Le 13 et le 14 ont été une bonne journée pour moi. Le 13 j’ai reçu tes 2 cartes et la lettre de maman du 2. Le 14 la lettre de papa du 4 et une lettre de ma Tante du 6 et une de Lucie du 25. Com Je te charge donc de leur répondre à toutes deux et de les remercier. Comme colis j’ai reçu les n°26 et 28. Ma Tante m’annonce un colis de gâteaux. Le 14 je vous ai envoyé une photographie : c’est la 1ère celle où je ne suis pas très bien. J’en ai une autre que je vous enverrai dans quelques jours.

Il y a l’équivalent de trois lignes gribouillées au crayon de couleur violet, on dirait presque du feutre. Sous le gribouillage il n’y a rien à lire, pas une lettre.

Je n’ai pas oublié que c’était le 15 août hier et j’ai communié. J’ai bien reçu les cartes à jouer. Nous n’avons pas non plus de nouvelles précises de Robert, on sait seulement qu’il était grièvement blessé à la jambe. Certains disent qu’ils l’avoir vu mort, mais aucune certitude. Je suis suffisamment monté en chemises caleçons mais 1 flanelle de plus, quelques mouchoirs serviettes et 1 main de rechange seraient nécessaires (Une main ?). Comme chaussettes, comme c’est assez difficile de les raccommoder, envoies-en de temps en temps je mettrai les trouées de côté. Nous pouvons recevoir toutes sortes de photos du moment qu’elles ne représentent que des personnages. Envoyez-moi aussi du café en grains et un filtre unitasse pour varier de temps en temps avec le chocolat (deux mots que je ne parviens pas à lire. Du sucre ?) SVP. Ma tante et Lucie demandent mes occupations réponds. Je te quitte mon cher Papa en t’embrassant bien fort et de tout mon coeur ainsi que ma chère maman et toute la famille. Ton fils qui t’aime bien. EA

« J’ai communié » « j’ai reçu les cartes à jouer » et « Robert est peut-être mort ». L’enfermement est aussi le petit rectangle de carton identique à tous les autres où les mots se collent les uns aux autres. Promiscuité jusque dans l’écriture qui s’en ressent.

Je ne sais pas non plus qui est Robert. Mon père avait bien un cousin qui s’appelait Robert, mais il n’a pas été blessé à la jambe pendant la guerre suivante. Rien à voir.
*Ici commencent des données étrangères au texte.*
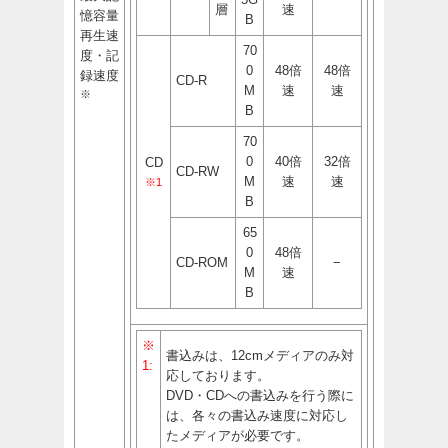
層
速
憶容量
B
再生速
70
度・記
0
48倍
48倍
録速度
CD-R
M
速
速
※
B
70
0
40倍
32倍
CD
CD-RW
M
速
速
※1
B
65
0
48倍
CD-ROM
−
M
速
B
※
書込みは、12cmメディアのみ対
1:
応しております。
DVD・CDへの書込みを行う際に
は、各々の書込み速度に対応し
たメディアが必要です。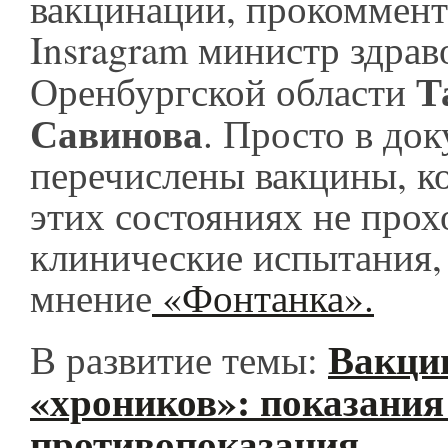
вакцинации, прокоммент
Insragram министр здра
Т
Оренбургской области
Савинова
. Просто в до
перечислены вакцины, ко
этих состояниях не про
клинические испытания,
мнение
«Фонтанка».
Вакци
В развитие темы:
«хроников»: показания
противопоказания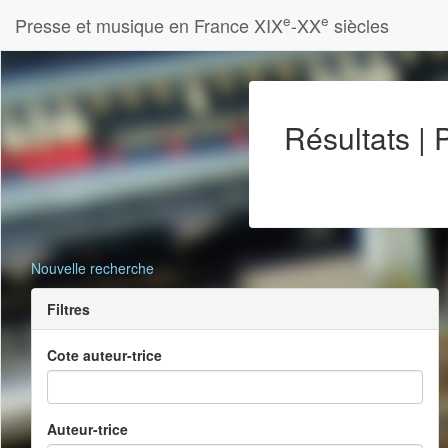
e
e
Presse et musique en France XIX
-XX
siècles
Résultats |
Nouvelle recherche
Filtres
Cote auteur-trice
Auteur-trice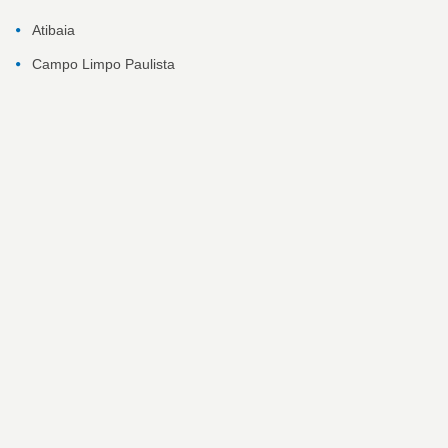
Atibaia
Campo Limpo Paulista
Filtrant sa matière brute en un dispositif subtil qui n’a au fond rien à envier à ceux, en apparence plus spectaculaires, de Mémoires des failles ou de Vie des hauts plateaux, Philippe Annocque nous invite à une poignante leçon de construction indiciaire du récit, à un étrange agencement poétique spéculatif, où les histoires, petite et grande, s’entrechoquent au bas bruit de l’intime sur fond de déflagrations guerrières, nous donnant à voir aussi bien les béances de tout récit possible que le travail généralement invisible du narrateur-constructeur. Un discret tour de force qui en annonce un autre, en 2020, avec Les singes rouges.